Could you rewrite the paragraph in the Paris accord post that begins "Rich, uneducated people" more briefly, keeping its main points?

- _SELECTED TEXT_
·····
The Paris accord discord.

Can we talk about climate change Mr Trumpet?

Rich, uneducated people almost never believe in climate change. Because I think the way they see it, “climate change” might as well be called “lifestyle change”… and we all know people don’t like lifestyle adjustments. Especially if it means downgrading them.

Oh and by the way, yes I’m fuckin’ FURIOUS alright! About this latest Paris agreement you bombed out on. You fucking-welldropped out of it, you pathethic small-handed fake-tanned little wanker! 1

Now if I had have known 22+ years ago that the president of the United States of America was going to be this #tangerinefuckknuckle, to coin a phrase, I never would have taken up my university on their offer to study science in the first place. I mean why bother?!

Why bother trying to be part of the intelligentsia? Or is that spelled ‘intelligencia’? Never mind. Anything but listen to “the clever people”. If the amount of clout and respect we recieve from fossil-fuel undivested bury-your-head-in-the-sand-and-the-problem-will-go-away complete FUCKWIT types is next to zero. I would have studied a creative field like art or design instead, way back then, if I had have known.
·····
- _THE DATA_
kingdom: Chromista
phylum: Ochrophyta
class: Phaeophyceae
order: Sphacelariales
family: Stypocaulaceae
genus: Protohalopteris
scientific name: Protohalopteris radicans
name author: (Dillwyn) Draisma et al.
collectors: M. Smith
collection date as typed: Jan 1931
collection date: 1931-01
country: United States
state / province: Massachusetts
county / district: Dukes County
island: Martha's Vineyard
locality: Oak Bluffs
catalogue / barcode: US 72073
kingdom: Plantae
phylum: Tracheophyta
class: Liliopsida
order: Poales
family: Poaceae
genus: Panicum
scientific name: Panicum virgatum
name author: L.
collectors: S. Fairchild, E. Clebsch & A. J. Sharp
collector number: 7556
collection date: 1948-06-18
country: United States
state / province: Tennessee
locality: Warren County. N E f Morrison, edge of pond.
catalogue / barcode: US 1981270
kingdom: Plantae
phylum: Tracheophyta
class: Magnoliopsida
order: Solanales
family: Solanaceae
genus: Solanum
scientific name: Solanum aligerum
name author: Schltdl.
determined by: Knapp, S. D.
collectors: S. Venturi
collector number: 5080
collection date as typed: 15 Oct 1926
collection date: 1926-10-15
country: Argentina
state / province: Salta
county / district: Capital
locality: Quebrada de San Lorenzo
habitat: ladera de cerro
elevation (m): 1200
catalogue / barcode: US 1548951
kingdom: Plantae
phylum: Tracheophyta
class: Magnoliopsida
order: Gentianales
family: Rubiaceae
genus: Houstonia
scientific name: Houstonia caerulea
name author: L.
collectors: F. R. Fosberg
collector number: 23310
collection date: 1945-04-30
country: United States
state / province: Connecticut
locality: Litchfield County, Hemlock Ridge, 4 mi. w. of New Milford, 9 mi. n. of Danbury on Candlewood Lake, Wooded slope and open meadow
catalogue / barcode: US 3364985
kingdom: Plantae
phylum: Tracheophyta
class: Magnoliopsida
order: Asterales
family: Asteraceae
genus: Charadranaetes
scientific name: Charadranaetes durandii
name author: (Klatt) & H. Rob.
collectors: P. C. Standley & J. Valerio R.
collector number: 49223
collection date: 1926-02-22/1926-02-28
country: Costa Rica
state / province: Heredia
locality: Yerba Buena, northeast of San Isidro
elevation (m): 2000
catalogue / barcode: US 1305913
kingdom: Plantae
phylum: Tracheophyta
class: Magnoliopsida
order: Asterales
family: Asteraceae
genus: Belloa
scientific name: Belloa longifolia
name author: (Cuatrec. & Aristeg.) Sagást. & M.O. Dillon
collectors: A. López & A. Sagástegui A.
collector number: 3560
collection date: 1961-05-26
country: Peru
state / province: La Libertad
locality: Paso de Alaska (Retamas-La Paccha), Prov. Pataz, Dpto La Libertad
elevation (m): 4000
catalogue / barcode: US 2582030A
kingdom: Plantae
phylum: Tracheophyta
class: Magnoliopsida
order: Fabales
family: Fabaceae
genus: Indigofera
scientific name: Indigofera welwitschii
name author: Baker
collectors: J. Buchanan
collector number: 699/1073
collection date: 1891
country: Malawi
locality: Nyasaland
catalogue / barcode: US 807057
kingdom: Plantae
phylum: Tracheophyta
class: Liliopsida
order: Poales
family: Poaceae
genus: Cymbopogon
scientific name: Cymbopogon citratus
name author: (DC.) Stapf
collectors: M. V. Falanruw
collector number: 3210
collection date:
·····
- _SOLUTION BELOW_
Rich, uneducated people almost never believe in climate change, I think because they see it as "lifestyle change," and people dislike lifestyle adjustments, especially ones that downgrade them.